Heinrich Kemner wurde auf einem alten Bauernhof im Minden-Ravensberger Land geboren, auf dem er bis zu seinem 20. Lebensjahr arbeitete. Nachdem er die Landwirtschaftsschule und Höhere Lehranstalt für praktische Landwirte in Soest besucht hatte, arbeitete er bis 1929 als Oberinspektor auf dem Rittergut Turow bei Grimmen in Mecklenburg-Vorpommern. Er besuchte die Privatschule Hansa-Gildemeister in Hannover und holte schließlich 1931 in Krems an der Donau das Abitur nach.
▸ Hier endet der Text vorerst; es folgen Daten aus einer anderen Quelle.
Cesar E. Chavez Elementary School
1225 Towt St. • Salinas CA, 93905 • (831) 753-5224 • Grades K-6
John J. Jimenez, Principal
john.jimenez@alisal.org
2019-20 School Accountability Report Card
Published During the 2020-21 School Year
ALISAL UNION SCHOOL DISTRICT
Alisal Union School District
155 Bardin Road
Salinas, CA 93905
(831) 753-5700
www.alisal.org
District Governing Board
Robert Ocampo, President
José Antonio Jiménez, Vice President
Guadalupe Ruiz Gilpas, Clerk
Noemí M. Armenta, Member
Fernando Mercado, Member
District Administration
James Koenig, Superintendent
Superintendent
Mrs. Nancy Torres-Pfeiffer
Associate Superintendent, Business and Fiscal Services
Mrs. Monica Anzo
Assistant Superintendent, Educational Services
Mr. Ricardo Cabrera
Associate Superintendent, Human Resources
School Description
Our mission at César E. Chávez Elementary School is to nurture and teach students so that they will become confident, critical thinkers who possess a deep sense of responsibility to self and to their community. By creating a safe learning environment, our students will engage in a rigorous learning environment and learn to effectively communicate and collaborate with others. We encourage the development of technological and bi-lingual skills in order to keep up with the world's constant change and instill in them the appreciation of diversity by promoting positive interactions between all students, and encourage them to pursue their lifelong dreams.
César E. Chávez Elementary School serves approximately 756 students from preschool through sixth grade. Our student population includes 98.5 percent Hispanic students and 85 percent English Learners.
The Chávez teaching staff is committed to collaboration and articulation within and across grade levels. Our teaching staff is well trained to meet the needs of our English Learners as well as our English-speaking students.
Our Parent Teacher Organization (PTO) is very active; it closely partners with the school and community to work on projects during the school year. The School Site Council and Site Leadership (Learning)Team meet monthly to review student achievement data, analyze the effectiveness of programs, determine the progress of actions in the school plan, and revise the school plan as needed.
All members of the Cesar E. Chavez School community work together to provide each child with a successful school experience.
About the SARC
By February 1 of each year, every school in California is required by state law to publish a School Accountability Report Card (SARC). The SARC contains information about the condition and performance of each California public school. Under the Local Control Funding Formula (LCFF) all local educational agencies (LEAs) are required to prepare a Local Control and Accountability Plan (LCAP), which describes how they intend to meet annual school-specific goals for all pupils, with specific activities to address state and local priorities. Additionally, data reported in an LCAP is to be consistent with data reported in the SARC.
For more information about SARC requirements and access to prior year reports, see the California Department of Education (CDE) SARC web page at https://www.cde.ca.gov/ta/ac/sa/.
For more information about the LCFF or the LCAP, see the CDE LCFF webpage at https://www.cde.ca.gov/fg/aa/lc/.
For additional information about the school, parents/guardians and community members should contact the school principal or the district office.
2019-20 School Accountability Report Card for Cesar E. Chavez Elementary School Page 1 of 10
Kemner studierte anschließend Theologie in Wien, Münster und Bonn. Nachdem er 1934 wegen Widerstandes gegen die deutschchristliche Ausrichtung aus dem Predigerseminar Soest entlassen worden war, wurde er von der Bekennenden Kirche übernommen. Nach verschiedenen Vikariatsstellen unter anderem in Witten und einer Tätigkeit als Pressereferent für die Gossner Mission Berlin wurde er Hilfsgeistlicher an der Stadtkirche Detmold, in Dielingen und schließlich in Dortmund-Schüren. Da er aus Gewissensgründen nicht in der Westfälischen Landeskirche bleiben konnte, wechselte Kemner nach seiner Ordination in die Hannoversche Landeskirche, wo er 1937 Pfarrer von Ahlden bei Walsrode wurde.
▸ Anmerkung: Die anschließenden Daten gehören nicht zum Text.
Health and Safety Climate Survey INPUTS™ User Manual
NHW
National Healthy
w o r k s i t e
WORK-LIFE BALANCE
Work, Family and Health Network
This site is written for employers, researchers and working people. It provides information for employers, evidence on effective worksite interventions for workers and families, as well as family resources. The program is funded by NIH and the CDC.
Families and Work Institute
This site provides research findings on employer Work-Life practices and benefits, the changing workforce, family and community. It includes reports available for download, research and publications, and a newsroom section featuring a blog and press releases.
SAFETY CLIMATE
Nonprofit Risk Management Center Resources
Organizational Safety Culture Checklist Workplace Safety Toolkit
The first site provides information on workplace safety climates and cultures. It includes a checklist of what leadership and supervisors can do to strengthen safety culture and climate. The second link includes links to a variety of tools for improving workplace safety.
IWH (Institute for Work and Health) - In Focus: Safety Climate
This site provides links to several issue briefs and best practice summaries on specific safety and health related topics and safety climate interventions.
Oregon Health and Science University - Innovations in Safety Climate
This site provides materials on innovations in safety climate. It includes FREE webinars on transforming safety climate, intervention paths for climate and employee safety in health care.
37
Während des Zweiten Weltkrieges wurde Kemner in eine Sanitätskompanie eingezogen. Zurück in Ahlden begründete er 1946 ein Jugendheim und den ersten Ahldener Jugendtag, der 1973 nach Krelingen verlegt wurde. Daraus entwickelte sich der größte evangelistische Jugendtag der Bundesrepublik Deutschland, der 1992 in Jugendfestival BAM (Begegnung, Aktion, Musik) umbenannt wurde[1]. Im November 1952 gründete Kemner die Ahldener Bruderschaft, einen lutherisch-pietistischen Verein, dem Pastoren und Laienmitarbeiter angehören. Er profilierte sich in den folgenden Jahren als einer der bekanntesten Pastoren in Deutschland und Organisator der Erweckungsbewegung in Deutschland. Er gab die Zeitschrift Erweckliche Stimme heraus, missionierte in der Schweiz, Finnland, Norwegen, Schweden, Kanada, den USA und Südafrika. Er engagierte sich in der bundesweiten Bekenntnisbewegung Kein anderes Evangelium und stand 1967 der niedersächsischen Bekenntnisbewegung vor.
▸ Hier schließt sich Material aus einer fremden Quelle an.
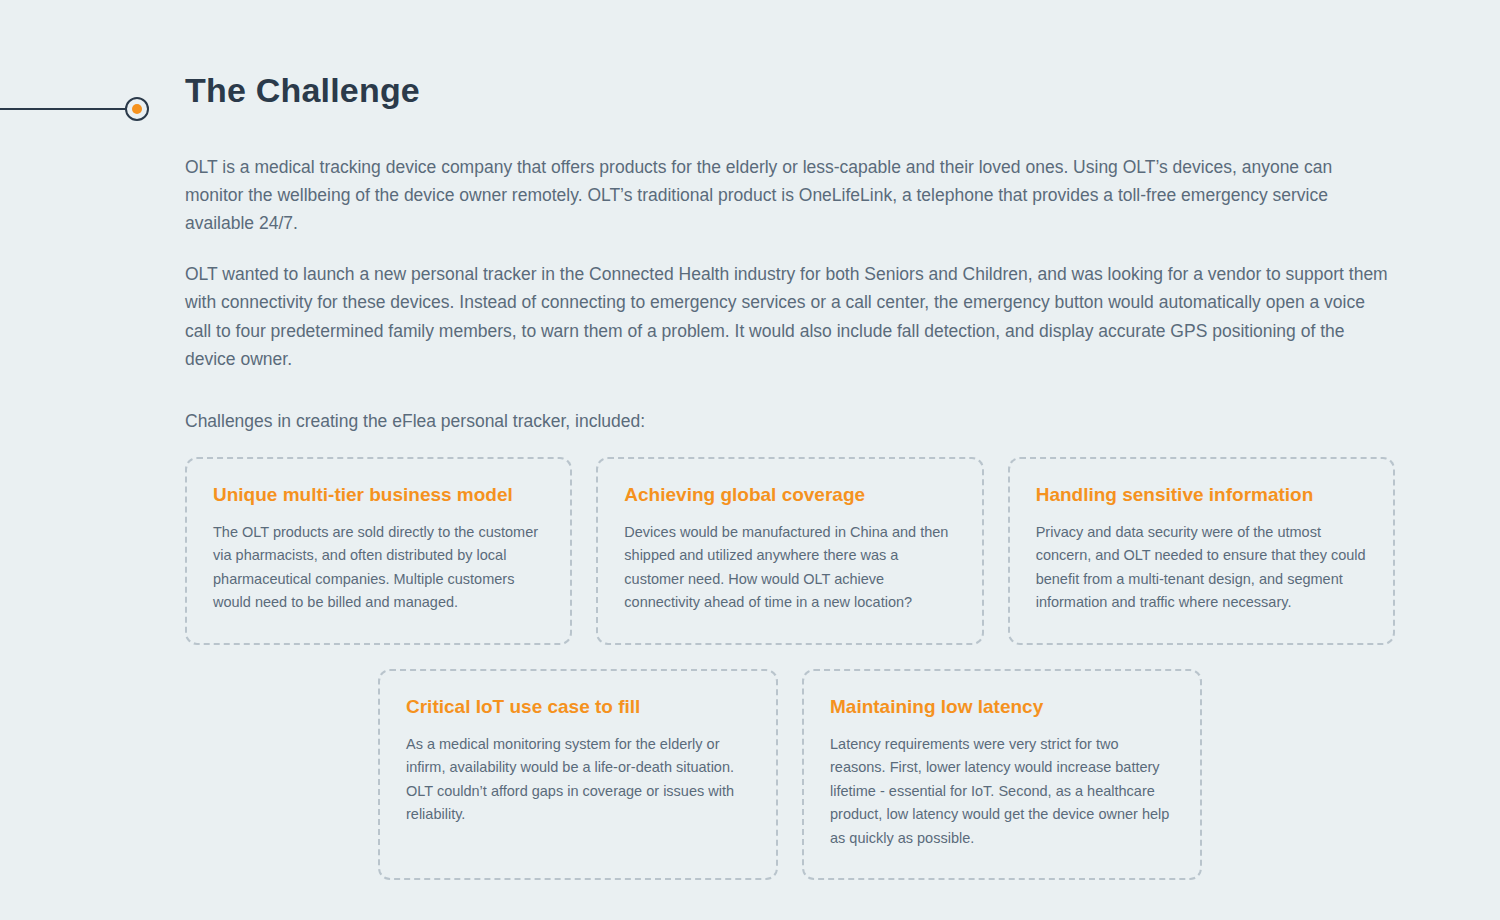The Challenge
OLT is a medical tracking device company that offers products for the elderly or less-capable and their loved ones. Using OLT’s devices, anyone can monitor the wellbeing of the device owner remotely. OLT’s traditional product is OneLifeLink, a telephone that provides a toll-free emergency service available 24/7.
OLT wanted to launch a new personal tracker in the Connected Health industry for both Seniors and Children, and was looking for a vendor to support them with connectivity for these devices. Instead of connecting to emergency services or a call center, the emergency button would automatically open a voice call to four predetermined family members, to warn them of a problem. It would also include fall detection, and display accurate GPS positioning of the device owner.
Challenges in creating the eFlea personal tracker, included:
Unique multi-tier business model
The OLT products are sold directly to the customer via pharmacists, and often distributed by local pharmaceutical companies. Multiple customers would need to be billed and managed.
Achieving global coverage
Devices would be manufactured in China and then shipped and utilized anywhere there was a customer need. How would OLT achieve connectivity ahead of time in a new location?
Handling sensitive information
Privacy and data security were of the utmost concern, and OLT needed to ensure that they could benefit from a multi-tenant design, and segment information and traffic where necessary.
Critical IoT use case to fill
As a medical monitoring system for the elderly or infirm, availability would be a life-or-death situation. OLT couldn’t afford gaps in coverage or issues with reliability.
Maintaining low latency
Latency requirements were very strict for two reasons. First, lower latency would increase battery lifetime - essential for IoT. Second, as a healthcare product, low latency would get the device owner help as quickly as possible.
In Krelingen baute Kemner vor allem nach seiner Pensionierung im Oktober 1969 das Geistliche Rüstzentrum Krelingen auf. Neben Gästehäusern entstanden hier eine Landwirtschaft, eine Gärtnerei, Werkstätten, Therapieeinrichtungen für Drogenabhängige und psychisch Kranke, eine Kirche, ein Seminar zur Vorbereitung auf das Theologiestudium, eine Altenwohnsiedlung und eine große Versammlungshalle. Im April 1983 erhielt Kemner das Bundesverdienstkreuz 1. Klasse. Neben seiner Tätigkeit als Seelsorger und evangelistischer Prediger veröffentlichte Kemner 48 zumeist evangelistische Bücher.
Ob seines Konservatismus war Kemner aber nicht unumstritten. Während er von Politikern und Persönlichkeiten wie Martin Niemöller, Marianne von Weizsäcker, Ernst Albrecht, Peter Hahne oder Horst Waffenschmidt Unterstützung erfuhr, wurde er wegen seiner scharfen Ablehnung der Emanzipation und der Homosexualität kritisiert. „Wenn homosexuelle Männer und lesbische Frauen die Kanzeln der Kirchen besteigen“, hatte Kemner gepredigt, „dann ist die Gottesfinsternis in ihr vollendet.“ Nachdem am 4. April 1992 Maria Jepsen zur Bischöfin von Hamburg gewählt wurde, die damit nicht nur als erste Frau in der evangelisch-lutherischen Kirche ein Bischofsamt bekleidete, sondern sich auch für eine „sanfte feministische Theologie“ aussprach, gründete Kemner am 31. Oktober 1992 in Krelingen den Gemeindenotbund, ab Dezember 1992 Gemeindehilfsbund genannt,[2] weil wegen der „Laxheit“ der Kirchen gegenüber Feminismus, Homosexualität und Frauenordination die Situation schlimmer sei „als bei Gründung des Pfarrernotbundes im 3. Reich“.[3] Später akzeptierten Kemner und das Rüstzentrum zumindest die Frauenordination, weil dies nicht die Frage sei, an der alles hänge.[4]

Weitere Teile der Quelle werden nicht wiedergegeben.